Task input:
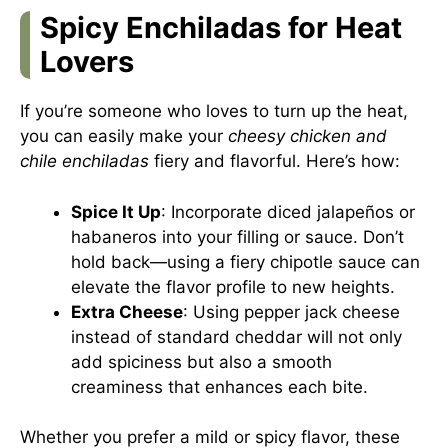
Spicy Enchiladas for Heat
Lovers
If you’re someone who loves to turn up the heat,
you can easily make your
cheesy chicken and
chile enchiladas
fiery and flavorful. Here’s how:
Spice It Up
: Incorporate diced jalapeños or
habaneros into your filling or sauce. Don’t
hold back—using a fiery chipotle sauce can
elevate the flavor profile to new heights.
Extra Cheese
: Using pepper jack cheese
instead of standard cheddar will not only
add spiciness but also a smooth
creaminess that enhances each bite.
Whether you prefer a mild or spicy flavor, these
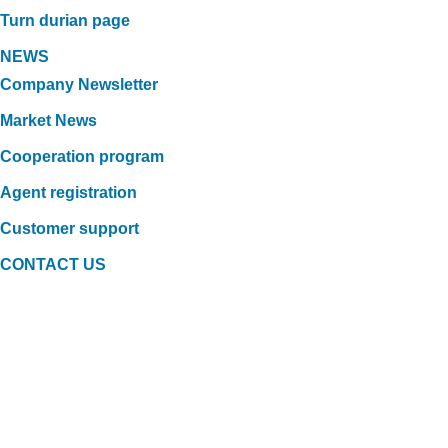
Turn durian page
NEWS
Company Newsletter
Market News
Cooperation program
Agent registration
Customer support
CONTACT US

* * *

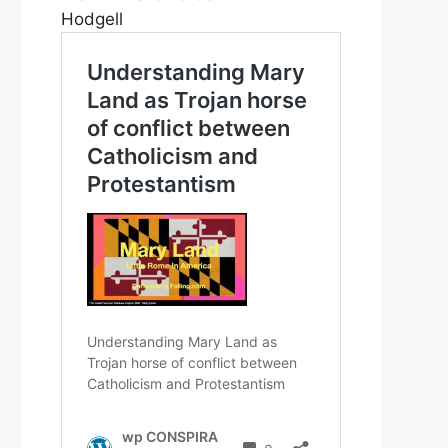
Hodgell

Prompt: Write out each line above that contains the word "your".

Result of the task:
you can easily make your
habaneros into your filling or sauce. Don’t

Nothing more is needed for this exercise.